What to produce:
The copy must match the data below line for line and contain no images.

___ Study material ___

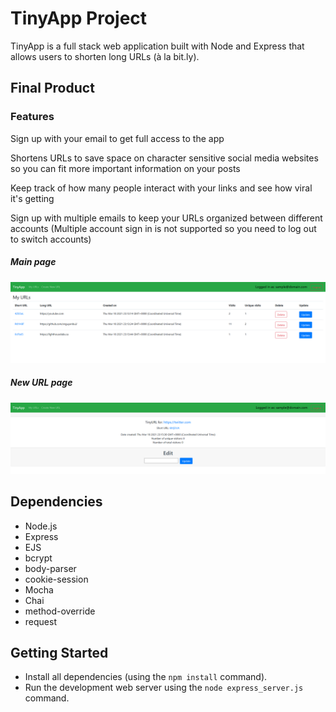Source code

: # TinyApp Project

TinyApp is a full stack web application built with Node and Express that allows users to shorten long URLs (à la bit.ly).

## Final Product

### Features

Sign up with your email to get full access to the app

Shortens URLs to save space on character sensitive social media websites so you can fit more important information on your posts

Keep track of how many people interact with your links and see how viral it's getting

Sign up with multiple emails to keep your URLs organized between different accounts (Multiple account sign in is not supported so you need to log out to switch accounts)

##### Main page 
!["Main URLs page"](https://github.com/snguyenbui/tinyapp/blob/master/docs/myURL_main_page.png)

##### New URL page
!["New short URL ready to share"](https://github.com/snguyenbui/tinyapp/blob/master/docs/shortURL.png)

## Dependencies

- Node.js
- Express
- EJS
- bcrypt
- body-parser
- cookie-session
- Mocha
- Chai
- method-override
- request

## Getting Started

- Install all dependencies (using the `npm install` command).
- Run the development web server using the `node express_server.js` command.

___

Response to this exercise:
Source code

: # TinyApp Project

TinyApp is a full stack web application built with Node and Express that allows users to shorten long URLs (à la bit.ly).

## Final Product

### Features

Sign up with your email to get full access to the app

Shortens URLs to save space on character sensitive social media websites so you can fit more important information on your posts

Keep track of how many people interact with your links and see how viral it's getting

Sign up with multiple emails to keep your URLs organized between different accounts (Multiple account sign in is not supported so you need to log out to switch accounts)

##### Main page 
!["Main URLs page"](https://github.com/snguyenbui/tinyapp/blob/master/docs/myURL_main_page.png)

##### New URL page
!["New short URL ready to share"](https://github.com/snguyenbui/tinyapp/blob/master/docs/shortURL.png)

## Dependencies

- Node.js
- Express
- EJS
- bcrypt
- body-parser
- cookie-session
- Mocha
- Chai
- method-override
- request

## Getting Started

- Install all dependencies (using the `npm install` command).
- Run the development web server using the `node express_server.js` command.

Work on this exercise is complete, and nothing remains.